Data collection, structure solution, model building and refinement

All data were collected from frozen crystals at 100 K with PILATUS detectors at beamlines PXI (SLS, Villigen, Switzerland) and XALOC (ALBA Synchrotron, Barcelona, Spain). Data processing and scaling were accomplished with XDS21 and Scala from the CCP4 package22. Statistics for the crystallographic data and structure solution are summarized in Supplementary Table S2. The structures were solved by molecular replacement, as implemented in the program PHASER23. The search models were based on the PDB entries 1G9Y (I-CreI:DNA:Ca2+) and 1G9Z (I-CreI:DNA:Mg2+). The models were then subjected to iterative cycles of model building and refinement with Coot24 and PHENIX25. The identification and analysis of the protein–DNA hydrogen bonds and van der Waals contacts was done with the Protein Interfaces, Surfaces and Assemblies service PISA at the European Bioinformatics Institute (http://www.ebi.ac.uk/msdsrv/prot_int/pistart.html). DNA structures were analysed using 3DNA26.

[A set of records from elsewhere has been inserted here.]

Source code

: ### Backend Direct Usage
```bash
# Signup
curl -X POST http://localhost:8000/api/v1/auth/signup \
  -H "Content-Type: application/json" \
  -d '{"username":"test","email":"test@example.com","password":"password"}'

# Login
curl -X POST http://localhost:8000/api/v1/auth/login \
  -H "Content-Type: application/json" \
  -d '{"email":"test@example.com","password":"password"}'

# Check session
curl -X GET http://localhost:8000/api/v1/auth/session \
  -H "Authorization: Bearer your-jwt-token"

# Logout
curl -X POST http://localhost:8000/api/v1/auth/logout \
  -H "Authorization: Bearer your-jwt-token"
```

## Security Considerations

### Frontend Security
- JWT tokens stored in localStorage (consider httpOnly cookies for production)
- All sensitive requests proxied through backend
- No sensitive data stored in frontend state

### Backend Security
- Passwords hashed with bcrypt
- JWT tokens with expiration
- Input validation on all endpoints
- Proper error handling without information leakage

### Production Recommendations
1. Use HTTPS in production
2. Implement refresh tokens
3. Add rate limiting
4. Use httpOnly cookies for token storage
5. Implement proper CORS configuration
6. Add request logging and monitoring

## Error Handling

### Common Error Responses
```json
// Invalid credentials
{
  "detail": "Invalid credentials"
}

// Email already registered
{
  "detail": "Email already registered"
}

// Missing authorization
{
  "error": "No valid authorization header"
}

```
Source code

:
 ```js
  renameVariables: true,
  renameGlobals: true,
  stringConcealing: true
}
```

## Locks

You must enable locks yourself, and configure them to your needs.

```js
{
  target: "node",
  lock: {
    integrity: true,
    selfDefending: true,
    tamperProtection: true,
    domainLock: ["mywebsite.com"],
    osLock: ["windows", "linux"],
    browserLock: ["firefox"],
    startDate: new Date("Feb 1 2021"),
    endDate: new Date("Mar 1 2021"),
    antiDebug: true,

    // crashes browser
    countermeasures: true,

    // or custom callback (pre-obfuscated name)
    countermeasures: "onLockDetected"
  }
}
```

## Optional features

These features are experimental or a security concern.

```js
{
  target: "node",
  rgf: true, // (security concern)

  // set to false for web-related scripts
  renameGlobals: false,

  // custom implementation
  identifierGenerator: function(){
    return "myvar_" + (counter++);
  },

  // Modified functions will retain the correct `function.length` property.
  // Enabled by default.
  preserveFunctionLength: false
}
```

Molecular Dynamics Simulations

The molecular dynamics (MD) simulations lasting 100 ns each were performed using the Gromacs software v 5.0, starting from the experimental crystal structures using the non-cleaved constructs and properly substituting the DNA sequence. We utilized the amber99sb force field27 for the simulation of the four systems (I-CreI_D75N and I-CreI_3115 variants bound to their DNA targets and to non-cleavable DNA sequences (null): I-CreI_D75N:I-CreI_D75N_target, I-CreI_D75N:I-CreI_D75N_target-null, I-CreI_3115:I-CreI_3115_target, I-CreI_3115:I-CreI_3115_target-null). The systems were solvated using the SPC water model. After usual minimization, thermalization and equilibration steps, the systems were simulated using an integration step of 2 fs with periodic boundary conditions and Particle Mesh Ewald method for the calculation of the electrostatics. The pressure and temperature were kept constant by means of the Parrinello-Rahman barostat28. (P = 1 bar) and the isokinetic temperature coupling algorithm (T = 310 K, the same temperature of the experimental cleavage assays).

Data availability

The datasets generated during and/or analysed during the current study are available from the corresponding author on reasonable request.